──────── Texto de partida ────────
Si bien en El rito Anthony Hopkins no quiere emular a Max Von Sydow, se encuentra en una situación bastante similar. Mikael Hafstrom tampoco ha querido imitar a William Friedkin pero le ha tocado hacer una película de terror sobre la lucha sempiterna entre el bien y el mal. A pesar de sus similitudes, El rito está en las antípodas de El exorcista. No es la típica película que abusa del efectismo para meterte el miedo en el cuerpo, sino que Hafstrom ha buscado la tensión a través de una historia muy simple, y bastante humana. Es, simplemente, la historia de la pugna entre fe y escepticismo, que encarna el joven seminarista Michael Kovak (Colin O'Donoghue) contra el experimentado sacerdote Lucas Trevant (Hopkins).

Tal vez por eso, y a pesar de las apariencias, El rito no es en absoluto una película terrorífica. Hafstrom (director) y Michael Petroni (guionista) han abordado el tema desde un prisma realista, aderezándolo con una leve trama de posesiones diabólicas que producen más sonrojo que auténtico pavor. Y que conste que no es por lo que dice Hopkins en un momento de la película: "¿Esperabas cabezas vueltas, puré de guisantes?". Sus imágenes son trilladas y sin punta. Su discurso, raído y exangüe. Es decir, el director sueco se aúpa en el imperio del cliché como ya demostrara en 1408, basada en un relato corto de Stephen King.

¿Dónde falla Hafstrom? Primero, en una falta de ahondamiento en cada una de las situaciones planteadas. Segundo, en un lenguaje cinematográfico con constantes altos y bajos. Así, un argumento muy serio (que encierra la crisis de la transmisión de la fe en la sociedad actual), resulta comunicado sin mordiente, y el espectador se queda en un anecdotismo sin mayores ambiciones. Solamente la excelente interpretación de Anthony Hopkins, que constituye el plato fuerte de la película con esa mezcla de devoción y agresividad larvada, merece un aplauso cerrado.

El rito, que incide sobre los ya conocidos temas de exorcismos religiosos sin aportar nada nuevo al género, entretiene lo justo, pero si no exigimos demasiado y estamos dispuestos a entretenernos sin más. Un segundo visionado revela su vaciedad sustancial. Es la diferencia que separa a una película importante como El exorcista de un producto frío y distante, por muy digno (o divino) que éste sea. Que Dios me perdone.
────────
# [Qué hacer]
Devuelve tal cual el fragmento de la reseña de El rito que empieza por "El rito, que" y sigue hasta "Dios me perdone.". Basta con la reseña para responder.
──────── Datos disponibles ────────
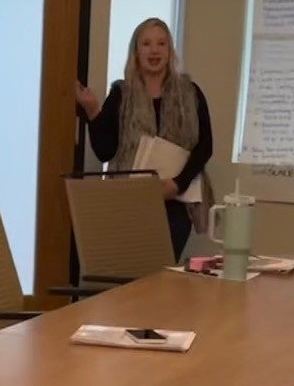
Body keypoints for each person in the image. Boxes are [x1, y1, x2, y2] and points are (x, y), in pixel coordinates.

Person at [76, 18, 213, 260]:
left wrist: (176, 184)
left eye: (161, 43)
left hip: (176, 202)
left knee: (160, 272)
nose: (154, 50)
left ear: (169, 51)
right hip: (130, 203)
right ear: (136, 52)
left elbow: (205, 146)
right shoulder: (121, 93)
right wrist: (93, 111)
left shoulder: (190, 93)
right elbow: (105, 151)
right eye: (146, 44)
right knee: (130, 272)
────────
──────── Datos disponibles ────────
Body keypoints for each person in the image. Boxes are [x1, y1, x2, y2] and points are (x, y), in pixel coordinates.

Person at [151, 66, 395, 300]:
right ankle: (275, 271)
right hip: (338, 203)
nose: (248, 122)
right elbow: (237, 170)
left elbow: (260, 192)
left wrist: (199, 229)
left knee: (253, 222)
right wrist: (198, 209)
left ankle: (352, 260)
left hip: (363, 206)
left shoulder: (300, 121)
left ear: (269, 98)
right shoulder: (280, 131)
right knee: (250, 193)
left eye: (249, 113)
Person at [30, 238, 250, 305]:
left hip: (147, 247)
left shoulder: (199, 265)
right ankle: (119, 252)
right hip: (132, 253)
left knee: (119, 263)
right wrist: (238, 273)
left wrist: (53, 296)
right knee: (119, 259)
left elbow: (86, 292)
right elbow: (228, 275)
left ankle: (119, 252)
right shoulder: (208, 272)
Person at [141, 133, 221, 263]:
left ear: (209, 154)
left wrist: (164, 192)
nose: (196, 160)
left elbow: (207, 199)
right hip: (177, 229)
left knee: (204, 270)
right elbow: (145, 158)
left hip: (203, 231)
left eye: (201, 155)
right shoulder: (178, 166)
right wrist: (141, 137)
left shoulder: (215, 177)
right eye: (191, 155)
────────
# [Solución]
El rito, que incide sobre los ya conocidos temas de exorcismos religiosos sin aportar nada nuevo al género, entretiene lo justo, pero si no exigimos demasiado y estamos dispuestos a entretenernos sin más. Un segundo visionado revela su vaciedad sustancial. Es la diferencia que separa a una película importante como El exorcista de un producto frío y distante, por muy digno (o divino) que éste sea. Que Dios me perdone.